I am the only person in India who has defeated cancer 6 times. I was fifteen years old when I was first diagnosed. It all started in 2013 when I was in Class 10. I found a small lump on the right side of my neck, which turned out to be cancerous. It was also the first time I heard of Hodgkin’s Lymphoma. While there was no pain, the lump grew, becoming more noticeable. I was admitted to Bhagwan Mahavir Cancer hospital in Jaipur for surgery and treatment. It was here that I went through chemotherapy for the first time. I underwent six chemotherapy cycles and was declared cancer-free on 12 January 2014.
I have always been a rank holder in my academic journey. Throughout Class 5 to 9, I held a record for never missing even a single day of school, and then suddenly, because of my health, I was forced to stay home for such long periods.
My recurrent relationship with cancer
In 2015 cancer recurred, and I was again admitted to Bhagwan Mahavir cancer hospital for treatment. That was not my last brush with cancer.
Unfortunately, in early 2017, cancer struck again; this time, it was on my pancreas. I would often experience excruciating stomach pain, and this was during the time I was in my final year. Since I was alone in Delhi, my father urged me to return and get treated immediately. I could not complete my studies because of the pain, and I had to get surgery to remove a 1 cm tumour eventually. I eventually managed to complete my graduation through distance education.
In 2019, I was diagnosed for the fourth time with pancreatic cancer, and I was again back at the doctor’s office to undergo oral chemotherapy treatment. In 2020 there was a tumour detected in my right axillary, and this time my father and I went to the Gujarat Cancer hospital to get it removed.
At the end of the same year, cancer came back, and this time it was in my lower abdomen. I had to get a bone marrow transplant to cure this cancer. There has been no recurrence since then.
Family’s initial reaction
Going through cancer six times is a traumatic experience, and when we first learned that I was diagnosed with cancer, we were all quite scared about how to go about it. Our first concern was what treatment I should take and how much financial strain it would put on the family. But I knew that we couldn’t be stuck in that fear, so I googled my disease and researched what the process would be.

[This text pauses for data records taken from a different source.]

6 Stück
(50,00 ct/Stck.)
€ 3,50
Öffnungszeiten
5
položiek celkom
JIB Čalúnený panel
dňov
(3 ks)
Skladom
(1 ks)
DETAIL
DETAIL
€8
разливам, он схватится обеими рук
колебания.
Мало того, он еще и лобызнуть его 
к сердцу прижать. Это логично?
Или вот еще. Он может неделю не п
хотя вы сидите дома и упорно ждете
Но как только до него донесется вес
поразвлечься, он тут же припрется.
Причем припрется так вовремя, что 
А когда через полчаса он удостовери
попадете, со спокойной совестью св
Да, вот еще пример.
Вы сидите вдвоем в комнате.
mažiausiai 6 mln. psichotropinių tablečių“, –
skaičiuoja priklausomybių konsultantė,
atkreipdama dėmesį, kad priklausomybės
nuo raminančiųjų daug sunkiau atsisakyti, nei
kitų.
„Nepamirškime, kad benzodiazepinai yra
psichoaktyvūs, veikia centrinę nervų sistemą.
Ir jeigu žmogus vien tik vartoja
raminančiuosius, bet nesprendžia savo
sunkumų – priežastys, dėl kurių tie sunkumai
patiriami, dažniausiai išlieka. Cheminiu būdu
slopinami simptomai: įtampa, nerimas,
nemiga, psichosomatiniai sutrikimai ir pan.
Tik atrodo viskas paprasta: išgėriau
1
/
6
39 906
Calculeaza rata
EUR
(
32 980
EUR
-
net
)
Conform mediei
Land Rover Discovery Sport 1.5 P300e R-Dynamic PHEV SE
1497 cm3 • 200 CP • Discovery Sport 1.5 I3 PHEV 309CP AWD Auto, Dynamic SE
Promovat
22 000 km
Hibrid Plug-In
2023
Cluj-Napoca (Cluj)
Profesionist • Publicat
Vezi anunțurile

The recurring cancers that came after the first time were not as shocking as the first. We as a family were worried about how much the treatment would cost, but other than that, each time I got diagnosed, we had attained the maturity to accept what was happening and move on to the next step.
Treatments that I underwent to survive the cancers and how I managed my mental health
Throughout the six times that I had cancer, I went through twelve cycles of chemotherapy, sixty rounds of radiation therapy, seven operations to remove tumours, one bone marrow transplant, immunotherapy, and homoeopathic treatment.
After a point, these experiences become something that you can face. Even before cancer came into my life, I had learned that life is more significant than you, and you can not stop whatever happens. I understood that I had to accept it and focus on solving the problems and crossing the obstacles that come my way rather than be weighed down by them.
My startup helped me get through the difficult times
Everyone needs something that keeps them anchored when going through the complex treatment process. My startup played that role in my life. This organisation was started to help cancer patients in India who have gone through similar journeys. I dedicated the startup to sourcing medicines and financial resources for people who might need them.
Even before cancer entered my life, I had read Mark Zuckerberg’s story about how he became the youngest billionaire at 23, which inspired me. I wanted to become an entrepreneur who was the next youngest billionaire. I was 18 when I began my startup, and working with these people has helped me fight cancer more than any other practice I follow.
The lessons that cancer taught me
This journey has been very extensive for me. If I had put together all the times I was in the hospital, I would have been there almost four years. And the few things that cancer has taught me are that I have to be patient, understand the value of time, and that money is essential.
I learned I should be patient with the disease and everything else that comes with it because I can not force anything to happen. The value of time and money go hand in hand. It is vital to get your diagnosis at the right time, and having your finances in order will take a load off you when you are going through the treatment.
My message to the patients and survivors out there
There is a mantra that all successful people follow to achieve great things in life. It is to accept and rise. There are a million things that can happen to you in this life, and there will be good and bad things. So, if you want to overcome all the hurdles that life throws at you, just accept that it is happening for a reason and rise above it.